**What to work on**
Pick out each line below that contains the string "liên", and copy those lines.

**Available data**
----
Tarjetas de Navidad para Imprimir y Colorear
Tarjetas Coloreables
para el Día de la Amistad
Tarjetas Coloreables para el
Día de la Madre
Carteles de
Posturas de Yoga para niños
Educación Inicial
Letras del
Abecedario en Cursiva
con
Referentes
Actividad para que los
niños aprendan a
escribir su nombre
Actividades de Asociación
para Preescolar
----
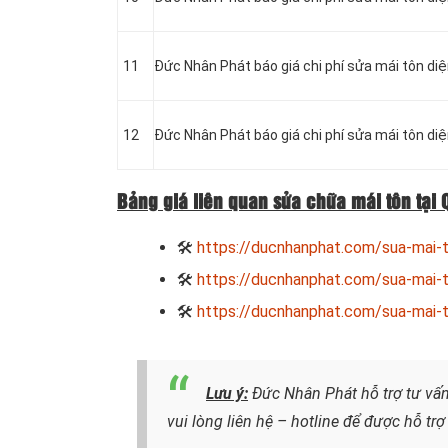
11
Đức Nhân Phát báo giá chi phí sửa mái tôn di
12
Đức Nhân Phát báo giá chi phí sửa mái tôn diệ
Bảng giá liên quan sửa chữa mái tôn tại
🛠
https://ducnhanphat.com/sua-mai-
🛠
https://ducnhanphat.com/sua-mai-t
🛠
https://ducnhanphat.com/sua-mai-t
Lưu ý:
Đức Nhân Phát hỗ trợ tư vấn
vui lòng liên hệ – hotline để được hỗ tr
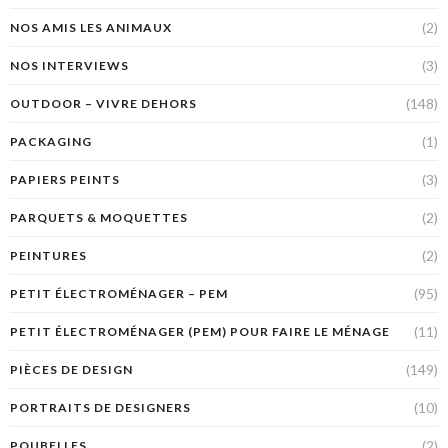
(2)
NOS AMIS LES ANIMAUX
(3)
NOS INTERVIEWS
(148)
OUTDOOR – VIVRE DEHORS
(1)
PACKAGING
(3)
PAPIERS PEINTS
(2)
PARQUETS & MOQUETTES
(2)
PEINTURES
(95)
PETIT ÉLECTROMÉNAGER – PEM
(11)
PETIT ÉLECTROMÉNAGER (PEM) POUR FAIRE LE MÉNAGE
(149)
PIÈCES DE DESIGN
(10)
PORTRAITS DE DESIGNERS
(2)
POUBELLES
----
**Solution for this exercise**
Bảng giá liên quan sửa chữa mái tôn tại
vui lòng liên hệ – hotline để được hỗ tr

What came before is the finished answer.